Brunson, who entered Thursday’s home game against the Sacramento Kings averaging 27.8 points and 6.6 assists, earned his first All-Star appearance this season. He has 61-point and 50-point games on his resume this season.

“Helluva player,” DeRozan said. “Obviously, when I was in Toronto, my relationship with Kyle, he used to go to a lot of Villanova games. I was a fan of him since then, even a fan of him when he was in Dallas. To see what he’s doing now is amazing. He’s an All-Star for a reason. He’s leading his team to the success that they’ve had. He’s one of the most dangerous players in our league. You gotta respect him.”

Donovan coached Brunson before his senior season at Stevenson High School, which culminated in a state championship.

“Ty Jones was going into his freshman year at Duke. He never holds down that I ended up starting Ty Jones over him,” Donovan cracked. “I got a lot of respect for Jalen. When you’re with people for a few weeks like that tournament was and you’re around him every day and see him competing, clearly he was a straight winner.

“He’s so smart and competitive and savvy that sometimes I think people look at him athletically and they may be earlier on were like, ‘How good is he?’ And he’s an elite player. He’s all about winning.”
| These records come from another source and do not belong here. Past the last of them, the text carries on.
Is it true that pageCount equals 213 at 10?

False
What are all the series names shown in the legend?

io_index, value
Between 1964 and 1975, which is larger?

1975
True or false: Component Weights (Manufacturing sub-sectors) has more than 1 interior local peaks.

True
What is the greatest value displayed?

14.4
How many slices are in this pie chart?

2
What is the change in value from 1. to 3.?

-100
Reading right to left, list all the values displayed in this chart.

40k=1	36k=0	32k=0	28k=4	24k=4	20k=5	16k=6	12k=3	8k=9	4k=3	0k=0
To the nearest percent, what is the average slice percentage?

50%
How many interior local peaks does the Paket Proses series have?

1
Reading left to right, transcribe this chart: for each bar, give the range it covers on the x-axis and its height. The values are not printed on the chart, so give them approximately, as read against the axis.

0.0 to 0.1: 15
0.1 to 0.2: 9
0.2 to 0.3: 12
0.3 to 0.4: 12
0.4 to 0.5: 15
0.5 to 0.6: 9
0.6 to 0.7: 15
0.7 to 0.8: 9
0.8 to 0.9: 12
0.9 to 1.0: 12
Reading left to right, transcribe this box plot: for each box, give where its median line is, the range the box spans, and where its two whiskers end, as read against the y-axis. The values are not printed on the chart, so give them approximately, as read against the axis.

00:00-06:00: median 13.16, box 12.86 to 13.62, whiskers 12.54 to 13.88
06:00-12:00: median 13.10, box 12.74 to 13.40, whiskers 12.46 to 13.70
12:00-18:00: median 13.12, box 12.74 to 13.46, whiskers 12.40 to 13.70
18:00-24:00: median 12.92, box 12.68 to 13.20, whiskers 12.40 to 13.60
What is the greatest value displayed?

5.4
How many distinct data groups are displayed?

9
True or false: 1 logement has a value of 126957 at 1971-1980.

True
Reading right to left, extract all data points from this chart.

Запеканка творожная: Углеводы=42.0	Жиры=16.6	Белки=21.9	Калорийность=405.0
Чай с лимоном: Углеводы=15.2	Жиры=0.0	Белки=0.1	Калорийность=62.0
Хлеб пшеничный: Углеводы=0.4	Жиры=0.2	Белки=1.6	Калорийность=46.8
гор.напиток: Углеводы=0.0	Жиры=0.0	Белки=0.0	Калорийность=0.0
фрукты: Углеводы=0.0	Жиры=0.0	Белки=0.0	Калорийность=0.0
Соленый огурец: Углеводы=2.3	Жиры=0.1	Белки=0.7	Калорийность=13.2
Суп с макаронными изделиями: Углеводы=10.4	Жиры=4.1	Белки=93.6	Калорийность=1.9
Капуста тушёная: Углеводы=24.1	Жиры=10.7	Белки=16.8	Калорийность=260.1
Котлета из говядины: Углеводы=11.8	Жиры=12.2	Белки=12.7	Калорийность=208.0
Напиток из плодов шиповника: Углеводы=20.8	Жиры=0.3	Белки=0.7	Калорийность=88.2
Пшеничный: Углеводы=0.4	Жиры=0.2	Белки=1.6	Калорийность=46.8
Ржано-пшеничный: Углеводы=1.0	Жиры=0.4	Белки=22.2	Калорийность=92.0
So is Thibodeau, who is leading the Knicks to their second straight playoff berth. During his five seasons with the Bulls, Thibodeau finished with a 255-139 mark and five straight playoff appearances, including the 2011 Eastern Conference finals.

“I love Thibs,” DeRozan said. “When I came in the league and he was with the Bulls, always hearing that loud, raspy deep voice he got, you can tell he’s a competitor. I don’t think I ever seen him smile on the sidelines or laugh or crack a joke. You gotta love that in your coach. His attitude is very indicative of the teams he has coached.”